BEGIN PASSAGE FOR REVIEW

Cross-checking the current Populace US 2024 build against the legacy Enhanced CPS with the same policyengine_us engine (v1.746.0), same year (2025), same variables, the two layers disagree sharply on income and tax while benefits match:

Aggregate (2025, weighted national) Populace US 2024 (managed default) Enhanced CPS 2024 (legacy) Gap
household_net_income $14.59T $23.09T −37%
household_tax $3.45T $6.03T −43%
household_benefits $1.99T $1.98T +0.4% (match)
weighted population 343.2M ~same match

Because tax is lower in Populace yet net income is also lower, the driver is almost certainly much lower market income in Populace (lower market income → both lower tax and lower net income, benefits ~unchanged). For reference, US aggregate household net income is plausibly ~$18–23T (BEA personal income ≈ $23T pre-tax), so $14.6T looks low.

Why it matters

pe.us.managed_microsimulation() defaults to populace_us_2024, so the production web app and any default-path analysis report the $14.6T figure. This surfaced during prep for the IMA World Congress 2026 PolicyEngine tutorial (the web app and the Colab notebook quote these aggregates).

Confidence (not a sampling/loading/year artifact)

  • Full Populace, direct: Microsimulation(dataset=populace_us_2024.h5) over 224,026 households / 572,780 people → net $14.586T.
  • Uniform 20k-household subsample → net $14.589T (reproduces full to ~0.02%).
  • Managed default uses the same registered populace_us_2024 file; managed_microsimulation reduces to the identical Microsimulation(dataset=...) call.
  • Gap present for both 2024 and 2025 (not an uprating artifact).
  • eCPS via pe.us.ensure_datasets(["enhanced_cps_2024"], years=[2025]) (101,384 people) → net $23.09T.

Likely related

This looks connected to the income/weight regressions already tracked in #67 (income tax regressed ~15% vs prior build) and #64 (child weights inflated ~46%). Sharing the external (eCPS) benchmark in case it helps triangulate magnitude/root cause.

Suggested diagnostics

  1. Compare aggregate market-income components (employment_income, self_employment_income, capital gains, pensions, …) between Populace and eCPS, and against SOI/BEA, to locate the ~$8T net gap.
  2. Confirm whether national income/AGI calibration targets are active in the 2024 build (the benefits-match-but-income-low pattern suggests income targets may be missing or under-weighted).
  3. Cross-check the web app production aggregates and any published PolicyEngine US totals.

Deferring to the data team on root cause — flagging the benchmark.

END PASSAGE FOR REVIEW
BEGIN DATA RECORDS

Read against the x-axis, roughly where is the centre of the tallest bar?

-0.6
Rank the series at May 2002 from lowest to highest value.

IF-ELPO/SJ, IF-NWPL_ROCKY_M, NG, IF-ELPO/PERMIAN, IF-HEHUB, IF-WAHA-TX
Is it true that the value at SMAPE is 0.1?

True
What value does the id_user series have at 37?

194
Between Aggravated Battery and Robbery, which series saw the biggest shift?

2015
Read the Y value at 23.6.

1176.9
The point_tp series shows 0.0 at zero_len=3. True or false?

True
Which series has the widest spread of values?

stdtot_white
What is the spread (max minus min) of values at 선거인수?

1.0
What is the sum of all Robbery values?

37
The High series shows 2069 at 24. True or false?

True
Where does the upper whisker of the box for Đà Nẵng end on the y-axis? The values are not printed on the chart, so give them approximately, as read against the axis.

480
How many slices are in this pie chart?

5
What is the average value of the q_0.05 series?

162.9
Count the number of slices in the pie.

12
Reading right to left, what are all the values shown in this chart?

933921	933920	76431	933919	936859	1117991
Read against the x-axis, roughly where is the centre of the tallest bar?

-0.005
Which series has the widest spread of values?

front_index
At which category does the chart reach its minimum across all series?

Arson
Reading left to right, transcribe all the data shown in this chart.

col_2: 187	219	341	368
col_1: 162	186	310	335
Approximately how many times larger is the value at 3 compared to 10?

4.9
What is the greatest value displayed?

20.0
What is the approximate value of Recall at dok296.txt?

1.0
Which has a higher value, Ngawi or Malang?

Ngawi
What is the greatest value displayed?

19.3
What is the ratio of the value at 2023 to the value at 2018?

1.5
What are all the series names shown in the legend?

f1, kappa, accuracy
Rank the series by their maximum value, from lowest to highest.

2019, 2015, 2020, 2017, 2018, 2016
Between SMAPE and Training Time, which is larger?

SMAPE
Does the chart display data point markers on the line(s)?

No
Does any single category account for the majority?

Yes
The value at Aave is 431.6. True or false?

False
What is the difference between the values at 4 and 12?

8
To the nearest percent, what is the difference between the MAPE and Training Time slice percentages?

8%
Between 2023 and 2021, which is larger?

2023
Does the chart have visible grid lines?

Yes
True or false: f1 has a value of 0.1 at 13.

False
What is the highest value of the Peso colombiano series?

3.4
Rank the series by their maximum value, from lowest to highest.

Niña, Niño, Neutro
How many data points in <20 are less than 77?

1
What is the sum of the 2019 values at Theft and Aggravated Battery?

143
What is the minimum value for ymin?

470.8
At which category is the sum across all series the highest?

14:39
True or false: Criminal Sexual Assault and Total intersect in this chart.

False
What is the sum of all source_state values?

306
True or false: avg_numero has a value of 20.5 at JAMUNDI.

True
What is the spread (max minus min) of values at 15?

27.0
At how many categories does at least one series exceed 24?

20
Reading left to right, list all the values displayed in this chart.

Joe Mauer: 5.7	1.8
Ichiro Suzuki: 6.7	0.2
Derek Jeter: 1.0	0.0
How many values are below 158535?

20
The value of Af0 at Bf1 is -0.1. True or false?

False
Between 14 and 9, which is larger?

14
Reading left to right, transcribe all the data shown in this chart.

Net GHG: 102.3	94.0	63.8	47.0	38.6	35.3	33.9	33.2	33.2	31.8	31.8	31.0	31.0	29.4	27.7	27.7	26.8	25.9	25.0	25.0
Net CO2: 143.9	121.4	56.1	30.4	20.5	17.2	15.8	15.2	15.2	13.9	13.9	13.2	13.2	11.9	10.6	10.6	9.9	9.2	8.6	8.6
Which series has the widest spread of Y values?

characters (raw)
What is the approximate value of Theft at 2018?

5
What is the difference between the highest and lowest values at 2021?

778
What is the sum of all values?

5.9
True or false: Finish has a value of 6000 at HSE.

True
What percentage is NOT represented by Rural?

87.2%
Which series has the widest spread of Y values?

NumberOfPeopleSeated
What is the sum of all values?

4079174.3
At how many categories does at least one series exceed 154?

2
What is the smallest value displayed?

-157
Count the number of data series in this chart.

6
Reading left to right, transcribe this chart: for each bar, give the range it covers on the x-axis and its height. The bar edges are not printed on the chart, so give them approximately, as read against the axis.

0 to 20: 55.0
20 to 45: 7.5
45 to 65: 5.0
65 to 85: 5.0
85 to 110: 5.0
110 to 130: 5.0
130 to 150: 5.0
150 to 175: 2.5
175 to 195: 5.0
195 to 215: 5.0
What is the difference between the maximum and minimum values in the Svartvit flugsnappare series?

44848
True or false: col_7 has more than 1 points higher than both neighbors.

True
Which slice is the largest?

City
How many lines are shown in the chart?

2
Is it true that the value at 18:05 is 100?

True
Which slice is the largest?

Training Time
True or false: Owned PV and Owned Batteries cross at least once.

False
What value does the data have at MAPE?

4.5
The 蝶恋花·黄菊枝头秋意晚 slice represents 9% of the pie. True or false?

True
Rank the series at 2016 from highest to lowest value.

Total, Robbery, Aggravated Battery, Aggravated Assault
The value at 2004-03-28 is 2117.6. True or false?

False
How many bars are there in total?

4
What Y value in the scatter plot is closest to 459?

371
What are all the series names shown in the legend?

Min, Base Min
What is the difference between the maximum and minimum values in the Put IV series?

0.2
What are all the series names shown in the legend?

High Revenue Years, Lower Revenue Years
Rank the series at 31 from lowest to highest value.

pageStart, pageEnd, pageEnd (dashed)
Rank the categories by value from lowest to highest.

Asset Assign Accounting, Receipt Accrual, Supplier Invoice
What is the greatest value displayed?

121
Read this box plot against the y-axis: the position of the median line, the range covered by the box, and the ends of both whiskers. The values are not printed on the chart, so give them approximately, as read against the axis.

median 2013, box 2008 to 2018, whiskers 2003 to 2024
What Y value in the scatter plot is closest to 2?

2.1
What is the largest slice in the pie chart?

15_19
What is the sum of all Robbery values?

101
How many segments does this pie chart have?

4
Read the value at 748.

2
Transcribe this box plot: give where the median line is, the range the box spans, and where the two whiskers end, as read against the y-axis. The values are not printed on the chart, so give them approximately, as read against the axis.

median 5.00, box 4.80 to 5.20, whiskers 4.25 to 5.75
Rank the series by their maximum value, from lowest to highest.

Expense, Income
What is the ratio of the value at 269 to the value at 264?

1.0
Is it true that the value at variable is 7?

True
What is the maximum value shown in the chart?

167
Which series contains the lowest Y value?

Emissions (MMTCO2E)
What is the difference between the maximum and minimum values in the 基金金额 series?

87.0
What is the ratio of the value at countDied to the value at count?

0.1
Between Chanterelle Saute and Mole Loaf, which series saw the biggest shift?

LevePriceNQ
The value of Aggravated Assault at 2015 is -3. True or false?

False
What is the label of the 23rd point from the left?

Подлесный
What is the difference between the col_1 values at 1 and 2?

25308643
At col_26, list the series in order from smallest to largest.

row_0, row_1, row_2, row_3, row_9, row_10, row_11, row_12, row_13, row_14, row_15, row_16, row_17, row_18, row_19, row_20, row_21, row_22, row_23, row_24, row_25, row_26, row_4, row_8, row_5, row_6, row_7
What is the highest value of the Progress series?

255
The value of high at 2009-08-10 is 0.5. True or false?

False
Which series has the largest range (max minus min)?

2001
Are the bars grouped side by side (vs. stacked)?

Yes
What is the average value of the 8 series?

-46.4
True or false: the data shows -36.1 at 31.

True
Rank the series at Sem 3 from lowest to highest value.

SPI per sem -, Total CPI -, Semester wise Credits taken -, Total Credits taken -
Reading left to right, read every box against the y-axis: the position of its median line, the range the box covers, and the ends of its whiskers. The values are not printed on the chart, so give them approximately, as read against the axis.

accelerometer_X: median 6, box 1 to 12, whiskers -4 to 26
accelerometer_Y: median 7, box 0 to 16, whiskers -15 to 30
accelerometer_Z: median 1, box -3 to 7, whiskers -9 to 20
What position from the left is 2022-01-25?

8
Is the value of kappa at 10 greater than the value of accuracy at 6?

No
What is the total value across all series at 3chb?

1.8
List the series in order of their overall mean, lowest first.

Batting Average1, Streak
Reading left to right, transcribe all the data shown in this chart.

END DATA RECORDS

# EXERCISE BRIEF
In the text about the Populace benchmark, how many households does the full Populace run cover? The data is separate material and has no connection to the text about the Populace benchmark.

# TASK RESULT
224,026 households.